The crucial next step will be the adaptation of Shakespeare to the digitised classroom of the future. By the time the 500th anniversary is celebrated in 2064, textbooks will have been replaced by some version of the tablet computer. There are already exciting initiatives in the creation of Shakespeare apps for the iPad, most notably a project led by Sir Ian McKellen and the director Richard Loncraine, in which the plays can be simultaneously read and seen, with all sorts of contextual and explanatory information reachable at a click.

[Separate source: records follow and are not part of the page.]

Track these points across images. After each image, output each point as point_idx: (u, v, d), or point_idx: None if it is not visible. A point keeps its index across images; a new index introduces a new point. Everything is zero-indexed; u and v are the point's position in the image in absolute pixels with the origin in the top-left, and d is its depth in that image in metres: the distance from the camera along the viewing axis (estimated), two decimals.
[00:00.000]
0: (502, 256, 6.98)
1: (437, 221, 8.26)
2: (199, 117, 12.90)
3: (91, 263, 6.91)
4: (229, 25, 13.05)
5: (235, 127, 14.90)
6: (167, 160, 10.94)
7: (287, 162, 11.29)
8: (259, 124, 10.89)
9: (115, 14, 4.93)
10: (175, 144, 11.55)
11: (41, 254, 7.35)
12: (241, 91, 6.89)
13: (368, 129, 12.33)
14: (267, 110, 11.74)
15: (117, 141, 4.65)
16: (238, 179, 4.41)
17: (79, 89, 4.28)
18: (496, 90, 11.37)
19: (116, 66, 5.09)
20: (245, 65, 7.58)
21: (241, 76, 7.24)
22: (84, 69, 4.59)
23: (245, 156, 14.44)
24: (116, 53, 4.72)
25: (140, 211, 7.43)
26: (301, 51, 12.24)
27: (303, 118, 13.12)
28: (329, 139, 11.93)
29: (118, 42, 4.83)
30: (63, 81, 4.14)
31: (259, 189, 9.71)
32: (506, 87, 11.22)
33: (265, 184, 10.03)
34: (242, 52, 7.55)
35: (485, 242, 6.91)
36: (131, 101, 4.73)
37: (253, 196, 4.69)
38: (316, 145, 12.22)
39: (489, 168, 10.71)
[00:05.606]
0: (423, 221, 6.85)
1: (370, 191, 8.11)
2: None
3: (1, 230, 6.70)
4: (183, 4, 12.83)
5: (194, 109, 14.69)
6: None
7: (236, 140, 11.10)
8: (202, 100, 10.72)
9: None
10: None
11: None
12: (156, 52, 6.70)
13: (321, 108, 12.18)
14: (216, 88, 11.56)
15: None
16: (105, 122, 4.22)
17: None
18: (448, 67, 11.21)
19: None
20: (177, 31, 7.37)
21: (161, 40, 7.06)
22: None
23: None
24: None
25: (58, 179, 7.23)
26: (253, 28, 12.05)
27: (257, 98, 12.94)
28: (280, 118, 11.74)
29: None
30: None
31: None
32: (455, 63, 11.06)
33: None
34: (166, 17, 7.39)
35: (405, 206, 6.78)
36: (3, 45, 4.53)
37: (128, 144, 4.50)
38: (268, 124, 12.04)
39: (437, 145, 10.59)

In a verse preface to the First Folio of the complete plays, his friend and rival Ben Jonson predicted that there would come a time when Shakespeare would be held in as high regard as the great writers of antiquity. “Triumph, my Britain, thou hast one to show,” he wrote, “To whom all Scenes of Europe homage owe.” Shakespeare’s Britain stood on the threshold of the modern world. Britain’s Shakespeare was a creation of the 18th and 19th centuries, an era when the nation and thus the national poet moved on the world stage. There is, wrote Maurice Morgann, one of his 18th-century admirers, “nothing perishable about him … the Apalachian mountains, the banks of the Ohio, and the plains of Sciota , shall resound with his accents … when even the memory of the language in which he has written shall be no more.”

Now it is not just “all scenes of Europe” but almost all countries in the world that pay homage to William Shakespeare. His works are our most enduring cultural export.